Recently I wrote about night vision and green screen, and I assumed that it was a trade off.  It kind of is, but maybe not in the way I thought.

Every time I make a change to EvoCam or to the Hikvision settings, something new occurs. Not necessarily good or bad, just new. And times like this I am simply baffled.

Again, it’s time to look under the hood.

I thought I had turned off the so-called night vision — there is no setting called night vision for my camera, but we’ll get to that — when I made adjustments to the white balance. I had assumed that when I adjusted the white balance from default (AWB1) to Nature Light, that the darker screen meant the feature was disabled. I also assumed that making this change made the green screens go away. It may have, but it could be other things. I recently did a fresh macOS install and I have made many changes to the EvoCam settings since I last had a green screen occur. Can’t assume anything at this point.

When I consolidated the tabs, I noticed that the night vision (just easier to say that, at this point in this narrative) returned; and no changes to the camera settings were made. I scratched by head, but it was time for bed. As long as there weren’t any green screen errors, I would be fine with this freaky change at least until I had time to sleep and think.
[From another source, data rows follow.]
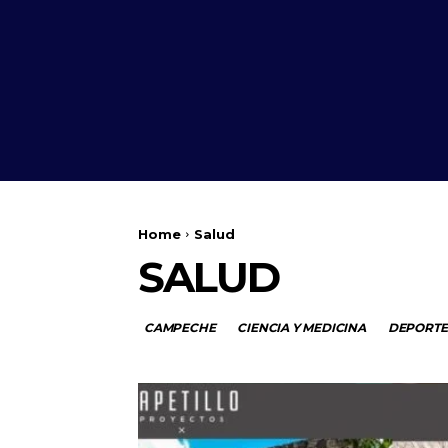
Home
Salud
SALUD
CAMPECHE
CIENCIA Y MEDICINA
DEPORTE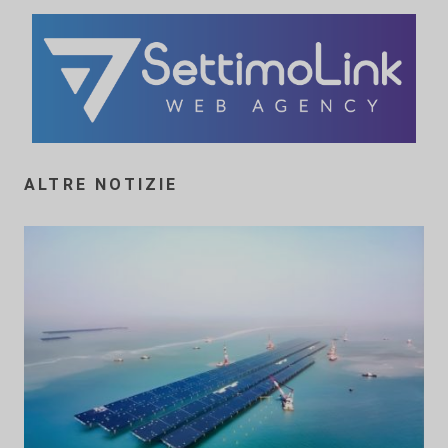
ALTRE NOTIZIE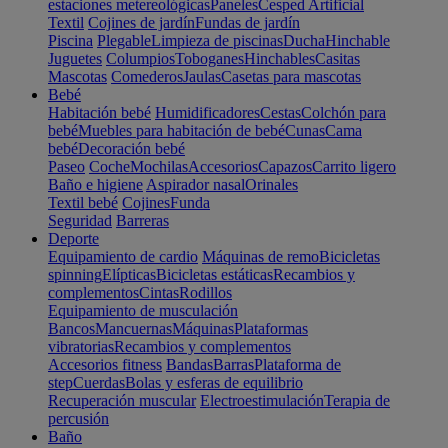
estaciones metereológicas
Paneles
Cesped Artificial
Textil
Cojines de jardín
Fundas de jardín
Piscina
Plegable
Limpieza de piscinas
Ducha
Hinchable
Juguetes
Columpios
Toboganes
Hinchables
Casitas
Mascotas
Comederos
Jaulas
Casetas para mascotas
Bebé
Habitación bebé
Humidificadores
Cestas
Colchón para
bebé
Muebles para habitación de bebé
Cunas
Cama
bebé
Decoración bebé
Paseo
Coche
Mochilas
Accesorios
Capazos
Carrito ligero
Baño e higiene
Aspirador nasal
Orinales
Textil bebé
Cojines
Funda
Seguridad
Barreras
Deporte
Equipamiento de cardio
Máquinas de remo
Bicicletas
spinning
Elípticas
Bicicletas estáticas
Recambios y
complementos
Cintas
Rodillos
Equipamiento de musculación
Bancos
Mancuernas
Máquinas
Plataformas
vibratorias
Recambios y complementos
Accesorios fitness
Bandas
Barras
Plataforma de
step
Cuerdas
Bolas y esferas de equilibrio
Recuperación muscular
Electroestimulación
Terapia de
percusión
Baño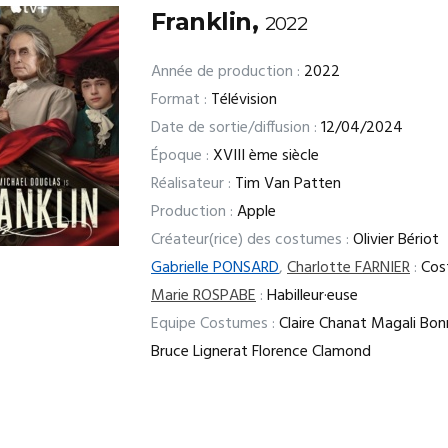
Franklin,
2022
Année de production :
2022
Format :
Télévision
Date de sortie/diffusion :
12/04/2024
Époque :
XVIII ème siècle
Réalisateur :
Tim Van Patten
Production :
Apple
Créateur(rice) des costumes :
Olivier Bériot
Gabrielle PONSARD
,
Charlotte FARNIER
:
Cost
Marie ROSPABE
:
Habilleur·euse
Equipe Costumes :
Claire Chanat Magali Bo
Bruce Lignerat Florence Clamond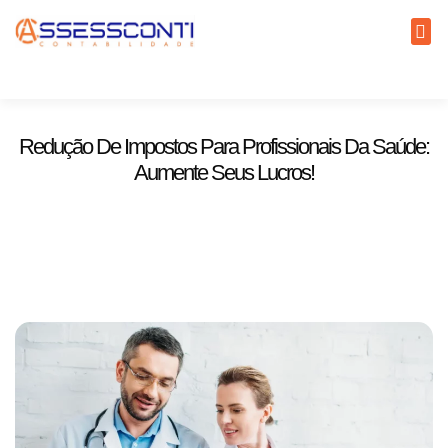
Redução De Impostos Para Profissionais Da Saúde:
Aumente Seus Lucros!
3 de julho de 2024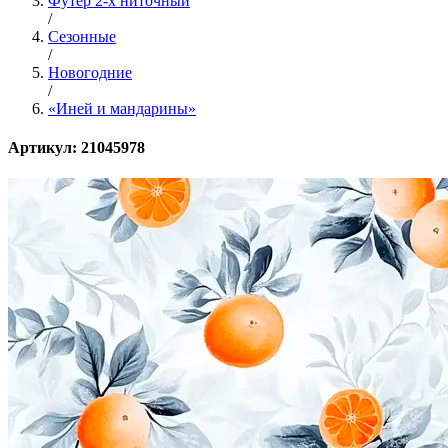
Футер 2-х ниточный
/
Сезонные
/
Новогодние
/
«Иней и мандарины»
Артикул: 21045978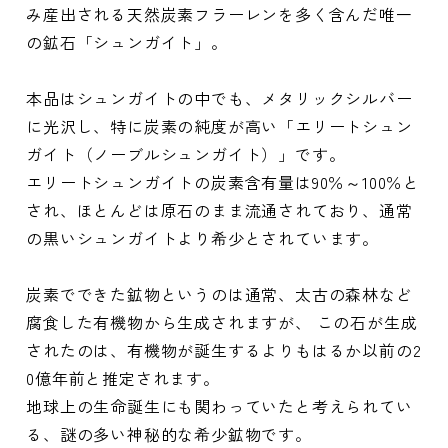
み産出される天然炭素フラーレンを多く含んだ唯一
の鉱石「シュンガイト」。
本品はシュンガイトの中でも、メタリックシルバー
に光沢し、特に炭素の純度が高い「エリートシュン
ガイト（ノーブルシュンガイト）」です。
エリートシュンガイトの炭素含有量は90％～100％と
され、ほとんどは原石のまま流通されており、通常
の黒いシュンガイトより希少とされています。
炭素でできた鉱物というのは通常、太古の森林など
腐食した有機物から生成されますが、 この石が生成
されたのは、有機物が誕生するよりもはるか以前の2
0億年前と推定されます。
地球上の生命誕生にも関わっていたと考えられてい
る、謎の多い神秘的な希少鉱物です。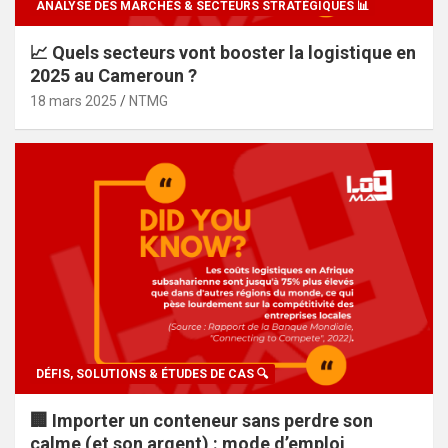
ANALYSE DES MARCHÉS & SECTEURS STRATÉGIQUES 📊
📈 Quels secteurs vont booster la logistique en
2025 au Cameroun ?
18 mars 2025
NTMG
DÉFIS, SOLUTIONS & ÉTUDES DE CAS 🔍
🏢 Importer un conteneur sans perdre son
calme (et son argent) : mode d’emploi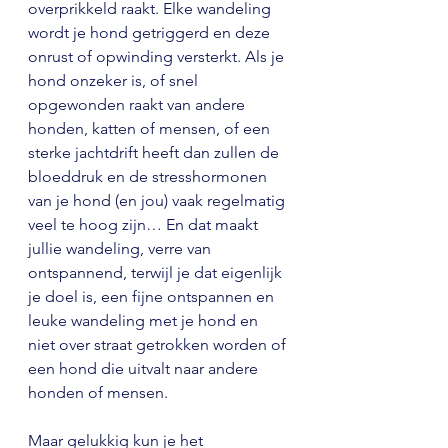
overprikkeld raakt. Elke wandeling 
wordt je hond getriggerd en deze 
onrust of opwinding versterkt. Als je 
hond onzeker is, of snel 
opgewonden raakt van andere 
honden, katten of mensen, of een 
sterke jachtdrift heeft dan zullen de 
bloeddruk en de stresshormonen 
van je hond (en jou) vaak regelmatig 
veel te hoog zijn… En dat maakt 
jullie wandeling, verre van 
ontspannend, terwijl je dat eigenlijk 
je doel is, een fijne ontspannen en 
leuke wandeling met je hond en 
niet over straat getrokken worden of 
een hond die uitvalt naar andere 
honden of mensen.
Maar gelukkig kun je het 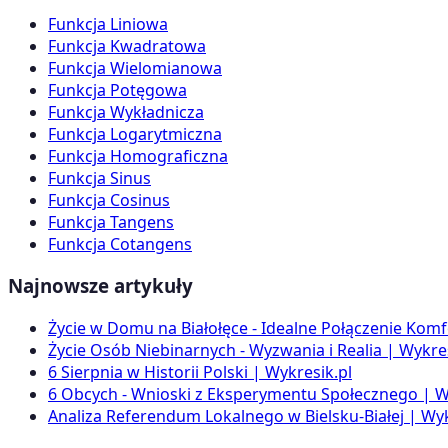
Funkcja Liniowa
Funkcja Kwadratowa
Funkcja Wielomianowa
Funkcja Potęgowa
Funkcja Wykładnicza
Funkcja Logarytmiczna
Funkcja Homograficzna
Funkcja Sinus
Funkcja Cosinus
Funkcja Tangens
Funkcja Cotangens
Najnowsze artykuły
Życie w Domu na Białołęce - Idealne Połączenie Komf
Życie Osób Niebinarnych - Wyzwania i Realia | Wykres
6 Sierpnia w Historii Polski | Wykresik.pl
6 Obcych - Wnioski z Eksperymentu Społecznego | W
Analiza Referendum Lokalnego w Bielsku-Białej | Wyk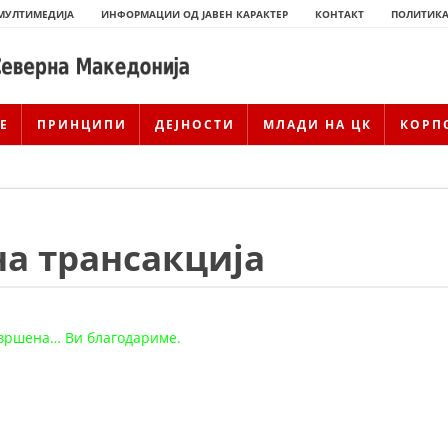
МУЛТИМЕДИЈА
ИНФОРМАЦИИ ОД ЈАВЕН КАРАКТЕР
КОНТАКТ
ПОЛИТИКА
Е
ПРИНЦИПИ
ДЕЈНОСТИ
МЛАДИ НА ЦК
КОРП
а трансакција
звршена… Ви благодариме.
ИСТОРИЈАТ НА ЦКРМ
ИСТОРИЈАТ НА ДВИЖЕЊЕТО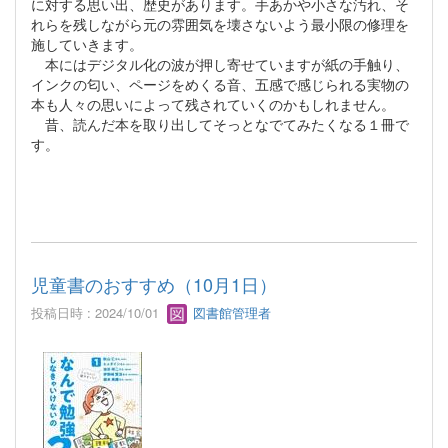
に対する思い出、歴史があります。手あかや小さな汚れ、そ
れらを残しながら元の雰囲気を壊さないよう最小限の修理を
施していきます。
本にはデジタル化の波が押し寄せていますが紙の手触り、
インクの匂い、ページをめくる音、五感で感じられる実物の
本も人々の思いによって残されていくのかもしれません。
昔、読んだ本を取り出してそっとなでてみたくなる１冊で
す。
児童書のおすすめ（10月1日）
投稿日時 : 2024/10/01
図書館管理者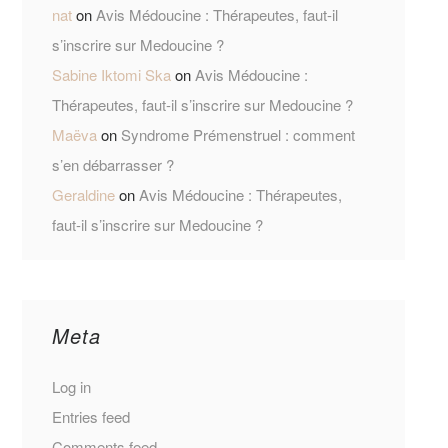
nat
on
Avis Médoucine : Thérapeutes, faut-il
s’inscrire sur Medoucine ?
Sabine Iktomi Ska
on
Avis Médoucine :
Thérapeutes, faut-il s’inscrire sur Medoucine ?
Maëva
on
Syndrome Prémenstruel : comment
s’en débarrasser ?
Geraldine
on
Avis Médoucine : Thérapeutes,
faut-il s’inscrire sur Medoucine ?
Meta
Log in
Entries feed
Comments feed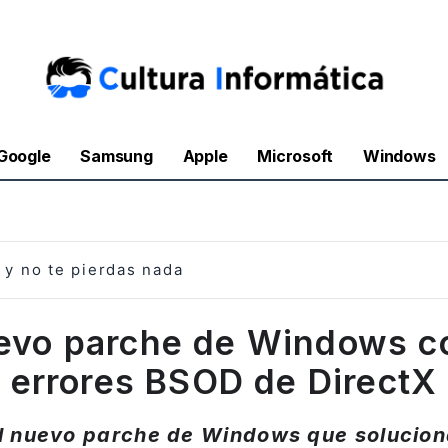
Google
Samsung
Apple
Microsoft
Windows
y no te pierdas nada
evo parche de Windows c
errores BSOD de DirectX
l nuevo parche de Windows que solucion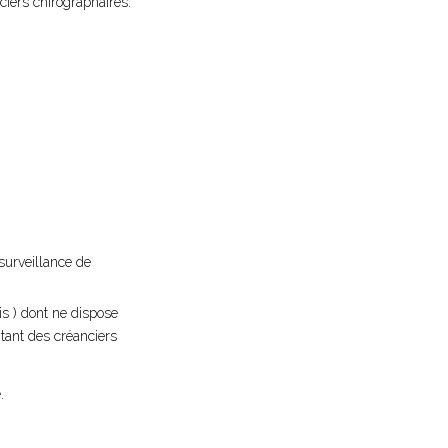
ciers chirographaires.
surveillance de
s ) dont ne dispose
tant des créanciers
.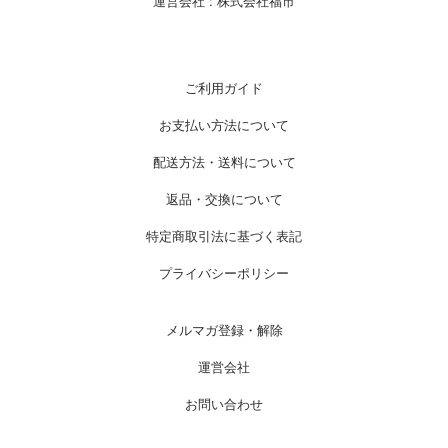
運営会社 :
株式会社福市
ご利用ガイド
お支払い方法について
配送方法・送料について
返品・交換について
特定商取引法に基づく表記
プライバシーポリシー
メルマガ登録・解除
運営会社
お問い合わせ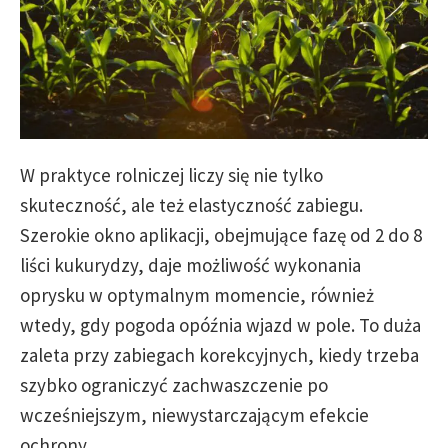
W praktyce rolniczej liczy się nie tylko
skuteczność, ale też elastyczność zabiegu.
Szerokie okno aplikacji, obejmujące fazę od 2 do 8
liści kukurydzy, daje możliwość wykonania
oprysku w optymalnym momencie, również
wtedy, gdy pogoda opóźnia wjazd w pole. To duża
zaleta przy zabiegach korekcyjnych, kiedy trzeba
szybko ograniczyć zachwaszczenie po
wcześniejszym, niewystarczającym efekcie
ochrony.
In the morning, I checked the footage for the 24-hour timelapse, and was please that not a single frame was green.  Win, I thought. Then I checked the daylight-only timelapse, and saw the problem.

With the night vision back on, there was enough light that EvoCam’s light sensor thought it was daylight. Therefore I had two identical timelapses, and would continue to have two unless something was done.

I played around with the Hikvision interface, and noticed it was the WDR options under Backlight Settings creating the night vision effect. I did a quick video search for my camera model and WDR and learned a bit more about the setting. I decided to leave it on and check the results for the daytime images the next day.

But not before creating a test Action in EvoCam to see if I could still recreate the daylight-only timelapse without the light sensor or disabling WDR.

There is an Action setting for “every day when it is daytime (or nighttime)” which uses location services in macOS to determine sunrise and sunset at the location. This means that the resulting timelapse will start exactly at sunrise and end exactly at sunset. However, unlike the conditions option in use for the sunset and sunrise images, there is no way to offset that time. Not ideal, but it appears to be my best option. I know at least one person — possibly my only viewer — who says she likes the daylight option. And I have plans for the daylight videos to be stitched together. So as of today this method will replace the old light sensor version of the daylight movie.

My opinion so far is that WDR handles shadows in a superior way to when it is turned off; especially around the barn and tree line. The colors appear a bit brighter to me, as well. Ergo, for now, more changes, tweaks, and experimenting… the way I like it.

If it ain’t broke, it ain’t fun, right?